Perintah menjaga persatuan dan larangan berpecah belah dalam ayat diatas ditujukan kepada seluruh umat Islam, sebagai bentuk rasa syukur terhadap nikmat Allah.

Perintah pada ayat ini sangat jelas menunjukkan bahwa menjaga persatuan itu hukumnya fardhu ‘ain alias wajib bagi setiap individu muslim dan muslimah.

****

**Ayat Ali Imran no. 104 :**

(Perintah Berdakwah & Amar Ma’ruf Nahyi kepada Sebagian Kaum Mulimin).

﴿وَلْتَكُنْ مِّنْكُمْ اُمَّةٌ يَّدْعُوْنَ اِلَى الْخَيْرِ وَيَأْمُرُوْنَ بِالْمَعْرُوْفِ وَيَنْهَوْنَ عَنِ الْمُنْكَرِ ۗ وَاُولٰۤىِٕكَ هُمُ الْمُفْلِحُوْنَ﴾

“Dan hendaklah di antara kalian ada segolongan orang yang menyeru kepada kebajikan, menyuruh (berbuat) yang makruf, dan mencegah dari yang mungkar. Dan mereka itulah orang-orang yang beruntung.
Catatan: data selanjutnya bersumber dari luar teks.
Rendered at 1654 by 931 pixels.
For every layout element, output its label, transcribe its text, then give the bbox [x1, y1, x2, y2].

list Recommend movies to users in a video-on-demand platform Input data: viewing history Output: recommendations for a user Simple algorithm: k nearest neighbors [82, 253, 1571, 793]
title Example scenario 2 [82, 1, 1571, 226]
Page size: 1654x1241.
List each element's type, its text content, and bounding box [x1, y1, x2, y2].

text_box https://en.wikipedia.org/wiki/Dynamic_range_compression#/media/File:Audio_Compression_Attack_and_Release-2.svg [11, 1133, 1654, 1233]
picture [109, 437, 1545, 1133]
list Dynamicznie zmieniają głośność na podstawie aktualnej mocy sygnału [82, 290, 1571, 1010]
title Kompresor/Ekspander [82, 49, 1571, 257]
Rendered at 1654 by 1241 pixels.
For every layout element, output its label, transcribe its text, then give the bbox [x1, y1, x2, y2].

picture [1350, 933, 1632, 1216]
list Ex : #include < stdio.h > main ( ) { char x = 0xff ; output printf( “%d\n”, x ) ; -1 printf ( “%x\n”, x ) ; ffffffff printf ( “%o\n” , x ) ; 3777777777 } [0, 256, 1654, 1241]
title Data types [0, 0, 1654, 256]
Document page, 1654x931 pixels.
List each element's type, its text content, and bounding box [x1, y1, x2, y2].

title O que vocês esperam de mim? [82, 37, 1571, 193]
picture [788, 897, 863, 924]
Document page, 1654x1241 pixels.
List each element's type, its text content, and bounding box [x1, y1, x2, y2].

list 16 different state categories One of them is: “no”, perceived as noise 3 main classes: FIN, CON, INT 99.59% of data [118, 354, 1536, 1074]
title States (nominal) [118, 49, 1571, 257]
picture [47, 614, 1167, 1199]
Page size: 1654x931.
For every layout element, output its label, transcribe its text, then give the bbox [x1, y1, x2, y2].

Kata ( مِنْكُمْ اُمَّةٌ = di antara kalian ada sekelompok) ini sangat jelas menunjukkan bahwa berdakwah dan amar ma’ruf nahyi munkar adalah "fardhu kifayah".

Dan ayat diatas diperkuat pula dengan firman Allah SWT :

﴿۞ وَمَا كَانَ الْمُؤْمِنُونَ لِيَنفِرُوا كَافَّةً ۚ فَلَوْلَا نَفَرَ مِن كُلِّ فِرْقَةٍ مِّنْهُمْ طَائِفَةٌ لِّيَتَفَقَّهُوا فِي الدِّينِ وَلِيُنذِرُوا قَوْمَهُمْ إِذَا رَجَعُوا إِلَيْهِمْ لَعَلَّهُمْ يَحْذَرُونَ﴾

“Tidak sepatutnya bagi mukminin itu pergi semuanya (ke medan perang). Mengapa tidak pergi dari tiap-tiap golongan di antara mereka beberapa orang untuk memperdalam pengetahuan mereka tentang agama dan untuk memberi peringatan kepada kaumnya apabila mereka telah kembali kepadanya, supaya mereka itu dapat menjaga dirinya. [QS. Tawbah: 122]

****

Ayat Ali Imran no. 105 :

(Ancaman Adzab Yang Dahsyat Bagi Yang Tidak Mau Bersatu)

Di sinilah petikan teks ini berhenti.